Jenny Holzer’s please change believes, is a work base on the world wide web, where she invites the audiences to contribute and change the given truism. Her body of work focuses on the delivery of words and ideas in public spaces. These short truisms are very direct and are very obvious for us. However, by inviting the viewers to change the truism, it forces the viewers to pause and think about the statements and their experiences.
This decentralization of authorship, location, and narrative foreshadows the nonhierarchical and nonsequential forms of interactive and networked media that expand and realign the boundaries of time, space, viewer, and artist to create new kinds of collective experience and social engagement. – Randall Packer
Open source has truly allowed artworks to transcend time and space. Through the use of the world wide web, images or information of art works can be accessed anytime and anywhere. People no longer need to travel to museum or gallery to view the art works. Similarly, in Holzer’s work, the internet allows viewers interact and contribute to the artwork regardless of the location or the time difference.

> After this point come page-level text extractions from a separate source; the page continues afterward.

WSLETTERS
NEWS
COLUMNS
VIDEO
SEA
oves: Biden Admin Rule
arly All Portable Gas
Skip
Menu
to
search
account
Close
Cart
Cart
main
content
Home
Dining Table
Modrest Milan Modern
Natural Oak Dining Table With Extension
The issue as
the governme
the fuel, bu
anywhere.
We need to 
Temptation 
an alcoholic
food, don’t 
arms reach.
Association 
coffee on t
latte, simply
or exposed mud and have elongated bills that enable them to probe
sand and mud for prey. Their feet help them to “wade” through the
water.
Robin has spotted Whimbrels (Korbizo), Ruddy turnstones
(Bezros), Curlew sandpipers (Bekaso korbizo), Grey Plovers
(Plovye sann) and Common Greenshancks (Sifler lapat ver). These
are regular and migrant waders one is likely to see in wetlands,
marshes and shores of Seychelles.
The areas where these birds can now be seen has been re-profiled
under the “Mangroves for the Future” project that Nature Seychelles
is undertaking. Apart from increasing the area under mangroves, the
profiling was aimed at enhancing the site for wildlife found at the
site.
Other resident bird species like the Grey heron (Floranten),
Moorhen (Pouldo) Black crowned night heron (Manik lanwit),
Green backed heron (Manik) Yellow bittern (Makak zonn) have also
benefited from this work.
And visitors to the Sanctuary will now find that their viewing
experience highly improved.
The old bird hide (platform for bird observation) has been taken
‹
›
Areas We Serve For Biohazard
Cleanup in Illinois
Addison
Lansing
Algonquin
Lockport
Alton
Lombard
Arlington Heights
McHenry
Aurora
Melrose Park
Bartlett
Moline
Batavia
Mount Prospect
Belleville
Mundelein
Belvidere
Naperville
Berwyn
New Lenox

I especially love the use of truisms. Truism are so relatable to everyone, regardless of their culture or education level as it is a common experience. However, by allowing the viewers to edit and change the base statement, it widens the perspective and scope of the artwork. Some experiences are unique to each culture or through personal experiences . The sharing of this tidbits of information widens the scope and depth of the artwork.
2 thoughts on “research critic on Jenny Holzer’s Please Change Believes”

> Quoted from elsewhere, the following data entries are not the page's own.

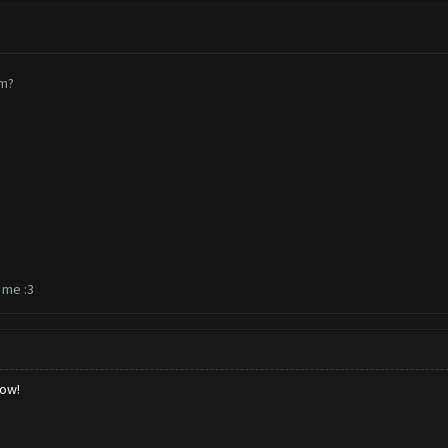
em?
r me :3
low!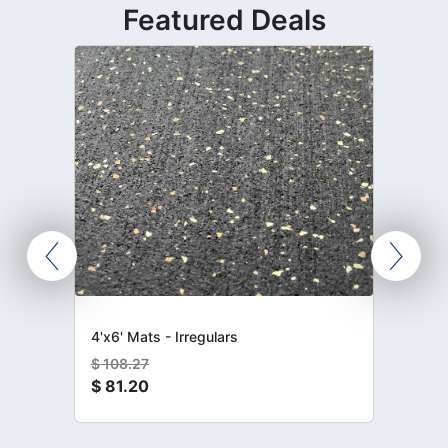
Featured Deals
4'x6' Mats - Irregulars
$
108.27
$
81.20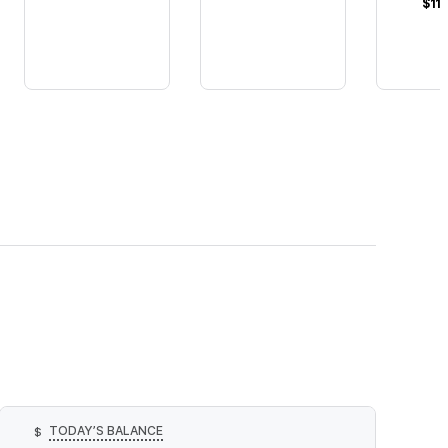
$11
TODAY’S BALANCE
$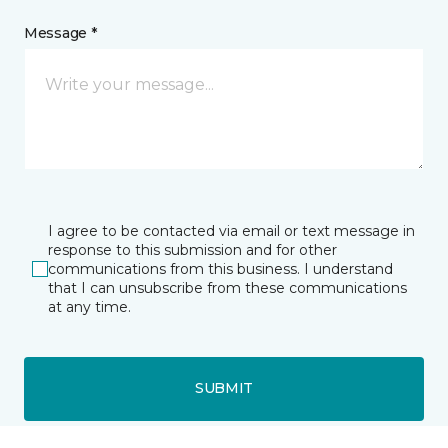
Message *
I agree to be contacted via email or text message in
response to this submission and for other
communications from this business. I understand
that I can unsubscribe from these communications
at any time.
SUBMIT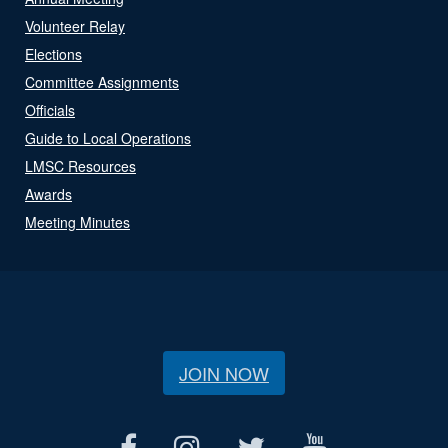
Volunteer Relay
Elections
Committee Assignments
Officials
Guide to Local Operations
LMSC Resources
Awards
Meeting Minutes
JOIN NOW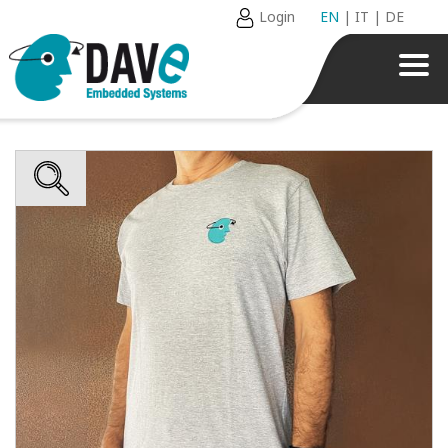
Login
EN
|
IT
|
DE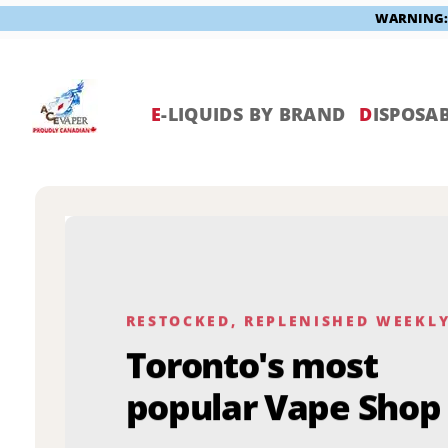
WARNING: V
Skip
to
content
E
-LIQUIDS BY BRAND
D
ISPOSAB
RESTOCKED, REPLENISHED WEEKL
Toronto's most
popular Vape Shop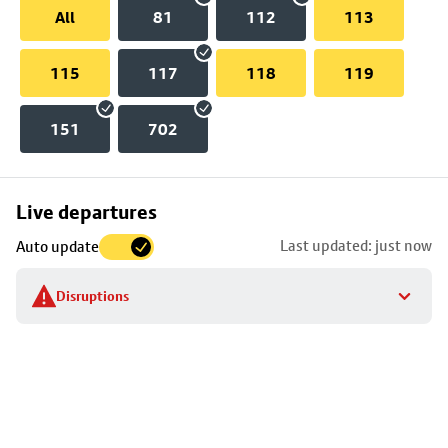
All
81
112
113
115
117
118
119
151
702
Skip
Live departures
map
Last updated: just now
Auto update
to
stop
Disruptions
details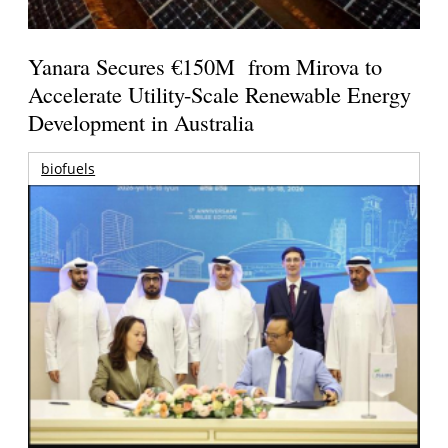
Yanara Secures €150M from Mirova to
Accelerate Utility-Scale Renewable Energy
Development in Australia
biofuels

Hi Rei! It’s interesting that you mention that each truism is influenced by one’s own culture and experiences. Since it’s a reflection of oneself, the truism gives us a tiny glimpse into that particular person’s life!

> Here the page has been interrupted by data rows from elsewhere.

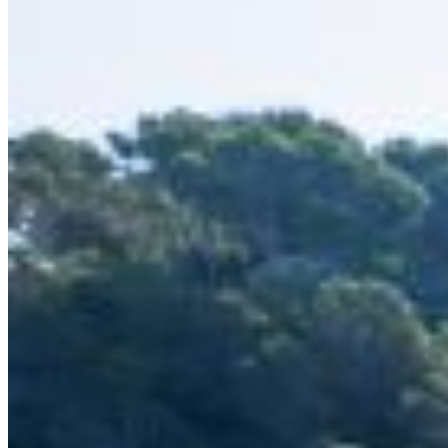
Inboard Scanners
Outboard Scanners
Custom Line & Special Edition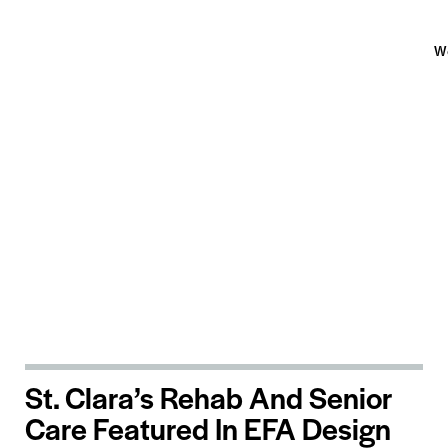
W
St. Clara’s Rehab And Senior
Care Featured In EFA Design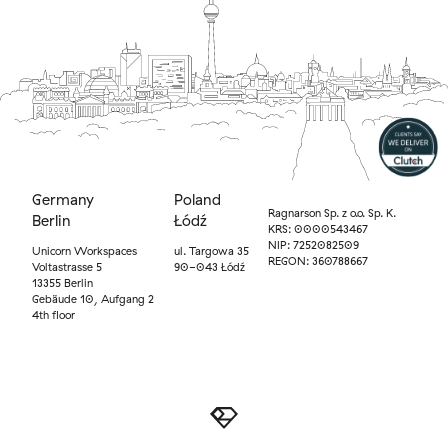
Germany
Poland
Ragnarson Sp. z o.o. Sp. K.
Berlin
Łódź
KRS: 0000543467
NIP: 7252082509
Unicorn Workspaces
ul. Targowa 35
REGON: 360788667
Voltastrasse 5
90-043 Łódź
13355 Berlin
Gebäude 10, Aufgang 2
4th floor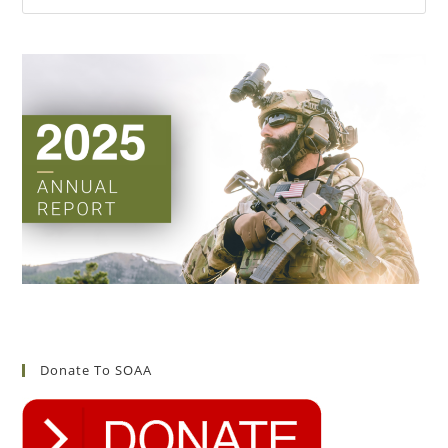
Donate To SOAA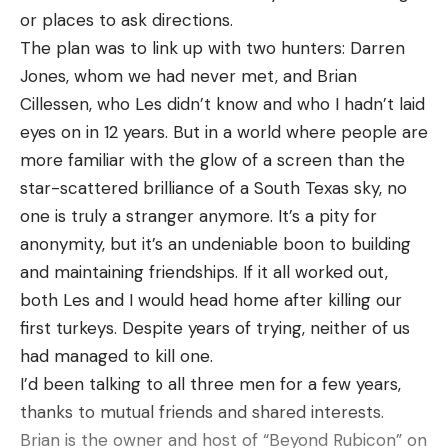
or places to ask directions.
The plan was to link up with two hunters: Darren
Jones, whom we had never met, and Brian
Cillessen, who Les didn’t know and who I hadn’t laid
eyes on in 12 years. But in a world where people are
more familiar with the glow of a screen than the
star-scattered brilliance of a South Texas sky, no
one is truly a stranger anymore. It’s a pity for
anonymity, but it’s an undeniable boon to building
and maintaining friendships. If it all worked out,
both Les and I would head home after killing our
first turkeys. Despite years of trying, neither of us
had managed to kill one.
I’d been talking to all three men for a few years,
thanks to mutual friends and shared interests.
Brian is the owner and host of “Beyond Rubicon” on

Very important comment you have made about how Please Change Beliefs gives wider forms of expression to the collective artwork. Rather than one person’s “truth” it is the “truth” of many, such that there is not such thing as a single truth, particularly in the age of the Internet where everyone can weigh on an idea. I would recommend in your research critiques that you provide additional detail about the specifics of the work, perhaps describing one of the truisms you altered, such as “HUMOR IS A RELEASE,” which I can see that you selected. It would be helpful to step through the process of how you changed the truism.